Y creo que si podemos ir alcanzando comprensión sobre esta disociación en la que vivimos y podemos ir unificándonos en nosotros mismos, viviremos una realidad mucho más armónica, mucho más placentera, mucho más plena, que nos permitirá sentirnos y vivirnos como seres en un camino de realización.

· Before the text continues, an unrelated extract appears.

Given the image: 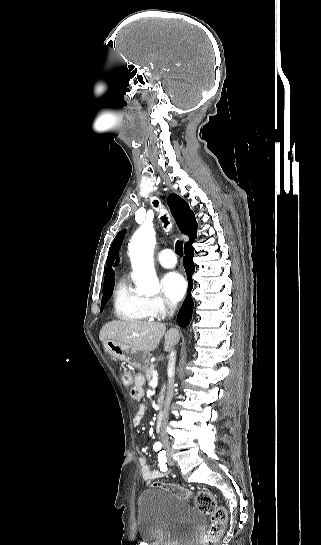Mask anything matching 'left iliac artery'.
Wrapping results in <instances>:
<instances>
[{"label":"left iliac artery","mask_w":321,"mask_h":545,"mask_svg":"<svg viewBox=\"0 0 321 545\" xmlns=\"http://www.w3.org/2000/svg\"><path fill=\"white\" fill-rule=\"evenodd\" d=\"M167 459H166V451L165 450H162L159 452L158 454V462H159V467L162 471H166L167 470V466L165 465Z\"/></svg>","instance_id":"1"}]
</instances>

Que nos permitirá conectar con más facilidad con nuestros verdaderos propósitos de vida, con el servicio que hemos venido a ofrecer en este tiempo y en este lugar a esta humanidad. Que nos permitirá conectar desde el corazón, desde la realidad, con los demás. Que nos permitirá vivir una vida mucho más auténtica, mucho más verdadera. Justo lo contrario de lo que quieren imponer, ¿no?
O sea, todo lo contrario del metaverso, de vivir en la imaginación, sino vivir en el cuerpo la realidad que queremos vivir. Que nos podamos dirigir hacia el construir, crear, generar, materializar, cristalizar la realidad que realmente anhelamos generar, deseamos generar, necesitamos generar, y el mundo necesita que generemos.
Que pulsemos, que atraigamos y cristalicemos esa realidad que nosotros sí queremos, que a nosotros sí nos beneficia y que a nosotros nos estimula y nos sirve para encontrarnos cada vez más con lo que de verdad somos. Pues nada, este es mi deseo para ti ahora, hoy, mañana y siempre. Feliz año nuevo.